(RECORDED DATA begins)

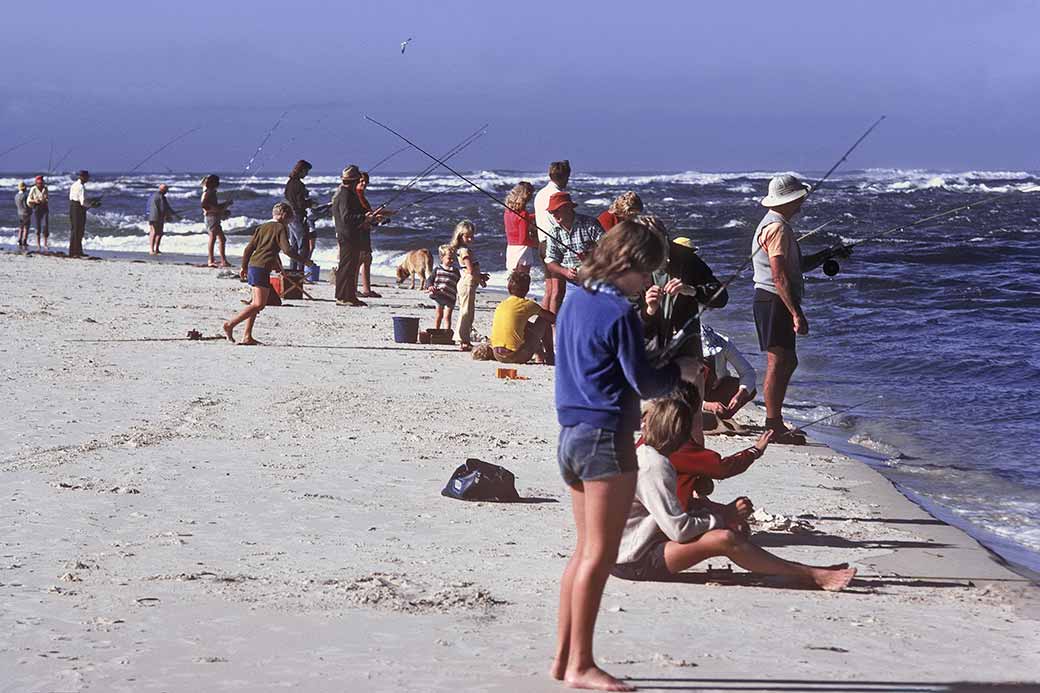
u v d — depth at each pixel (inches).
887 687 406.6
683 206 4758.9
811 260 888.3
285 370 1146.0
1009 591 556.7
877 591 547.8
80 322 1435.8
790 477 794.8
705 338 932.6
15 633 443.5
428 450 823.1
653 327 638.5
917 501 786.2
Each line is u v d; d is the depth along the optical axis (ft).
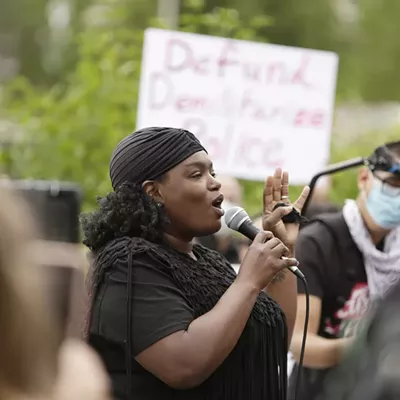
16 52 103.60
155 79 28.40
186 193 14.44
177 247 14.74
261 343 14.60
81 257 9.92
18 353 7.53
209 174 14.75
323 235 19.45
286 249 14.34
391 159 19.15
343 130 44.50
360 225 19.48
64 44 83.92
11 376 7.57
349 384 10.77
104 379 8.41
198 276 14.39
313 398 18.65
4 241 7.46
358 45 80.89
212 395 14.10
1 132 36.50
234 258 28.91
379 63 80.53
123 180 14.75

(RECORDED DATA ends)

Return to the listing above and set it down exactly, leaving out its pictures.

**FINAL ANSWER:**
u v d — depth at each pixel (inches).
887 687 406.6
683 206 4758.9
811 260 888.3
285 370 1146.0
1009 591 556.7
877 591 547.8
80 322 1435.8
790 477 794.8
705 338 932.6
15 633 443.5
428 450 823.1
653 327 638.5
917 501 786.2
Each line is u v d; d is the depth along the optical axis (ft).
16 52 103.60
155 79 28.40
186 193 14.44
177 247 14.74
261 343 14.60
81 257 9.92
18 353 7.53
209 174 14.75
323 235 19.45
286 249 14.34
391 159 19.15
343 130 44.50
360 225 19.48
64 44 83.92
11 376 7.57
349 384 10.77
104 379 8.41
198 276 14.39
313 398 18.65
4 241 7.46
358 45 80.89
212 395 14.10
1 132 36.50
234 258 28.91
379 63 80.53
123 180 14.75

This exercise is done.